Che gli scippatori o i borseggiatori, in qualunque modo li si voglia chiamare, siano sempre in agguato per derubare gli incuranti turisti che affollano le nostre città d’arte è ormai una vecchia storia trita e ritrita alla quale ci siamo tutti tristemente abituati.

Quello di cui è stato vittima qualche giorno fa il signor Michael Valery, mentre viaggiava insieme a sua moglie sul vaporetto diretto a Venezia però, è un atto di delinquenza che, viste le circostanze, dovrebbe offenderci e indignarci come se seduti su quel traghetto, con lo sguardo assorto nella laguna, magari distratti dalla bellezza di una città unica al mondo, ci fossimo stati noi. Come se il borsello nel quale la mano colpevole del ladro ha rovistato fosse stato il nostro. Come se le romantiche vacanze tanto sognate e poi rovinate da quell’inconveniente fossero state le nostre o il tempo perso a fare denunce lo avessimo invece dovuto dedicare ai nostri cari.

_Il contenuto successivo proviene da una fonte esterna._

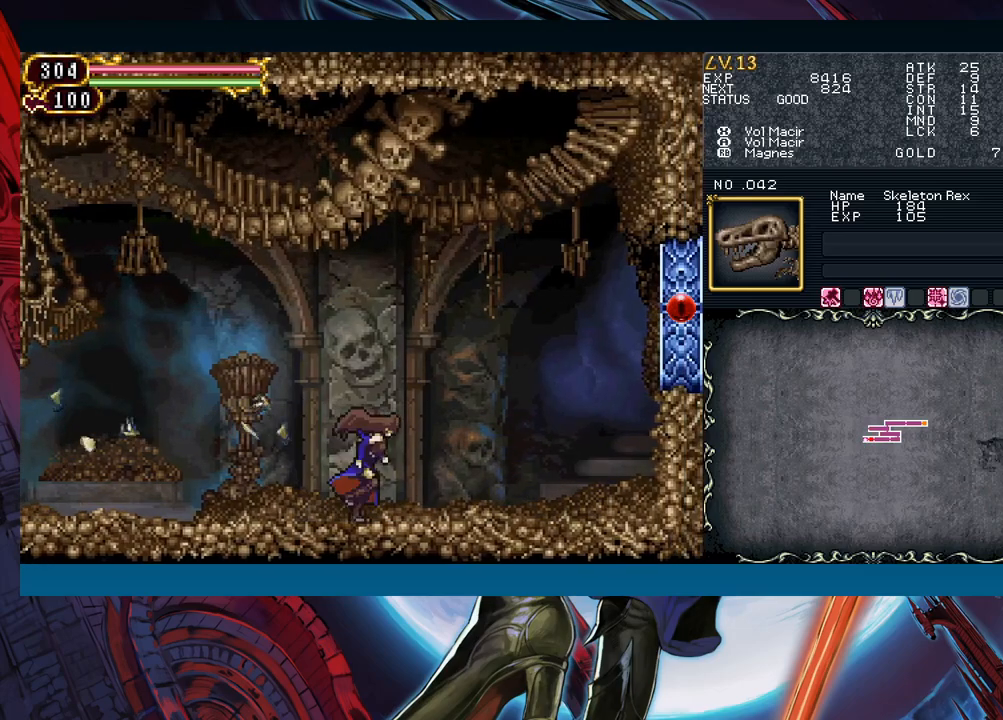
{"buttons": [], "left_stick": "center", "events": [[50, "left_stick", "down-left"], [317, "left_stick", "center"]]}
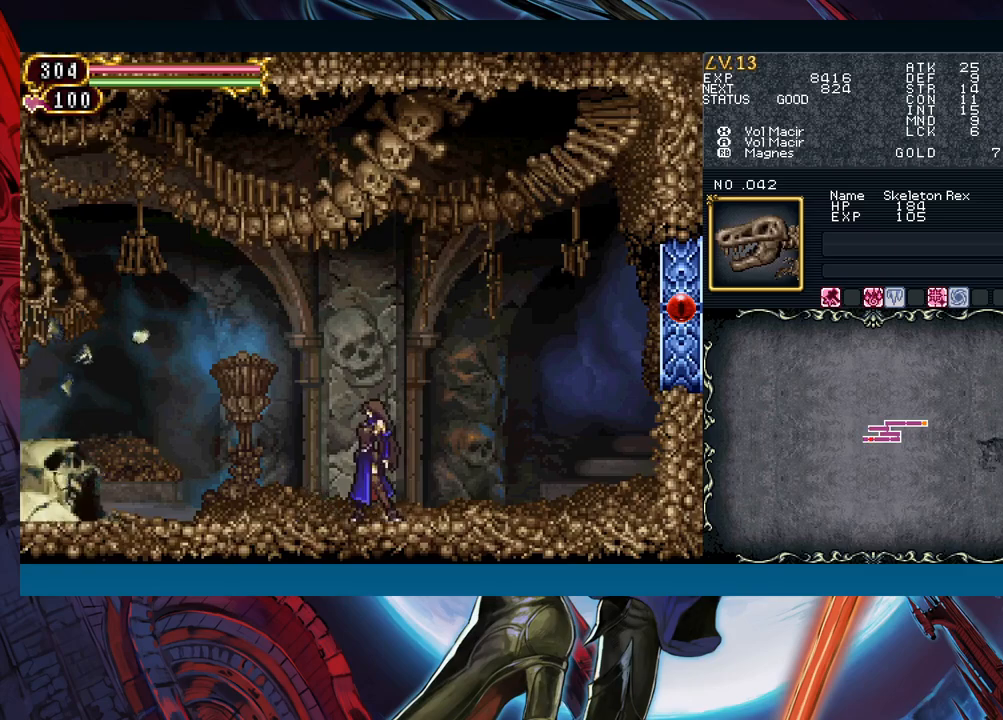
{"buttons": [], "left_stick": "left", "events": [[300, "left_stick", "left"]]}
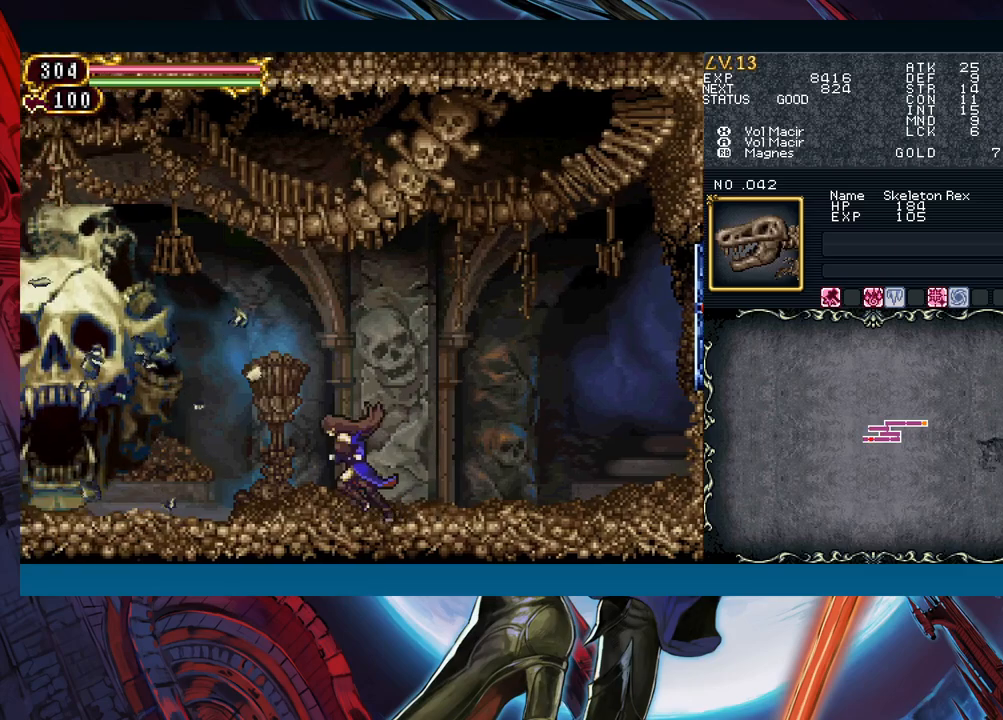
{"buttons": [], "left_stick": "center", "events": [[283, "left_stick", "center"]]}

Le circostanze sono quelle che ha scritto il turista americano in un foglietto consegnato alla polizia dopo aver denunciato il furto: “questo era il mio ultimo viaggio con mia moglie, sto morendo di cancro. So che non leggerai questo testo e non te ne importerà nulla. Siamo arrivati nella tua bellissima città il 14 luglio alle 14. Sul vaporetto numero 1 sono diventato la tua ennesima vittima. Mi hai lasciato senza soldi e senza carta. “

Questo ha costretto gli sfortunati coniugi a cambiare i loro piani e fare rientro negli Stati Uniti. Prima di andarsene però l’uomo ha voluto lasciare un messaggio per la persona che lo ha derubato non solo del denaro ma anche degli ultimi giorni di felicità da trascorrere insieme alla compagna di una vita. “Ti perdono” ha lasciato scritto alla fine della sua lettera, perché non c’è risposta più straordinaria di questa ad un gesto di ordinaria disonestà.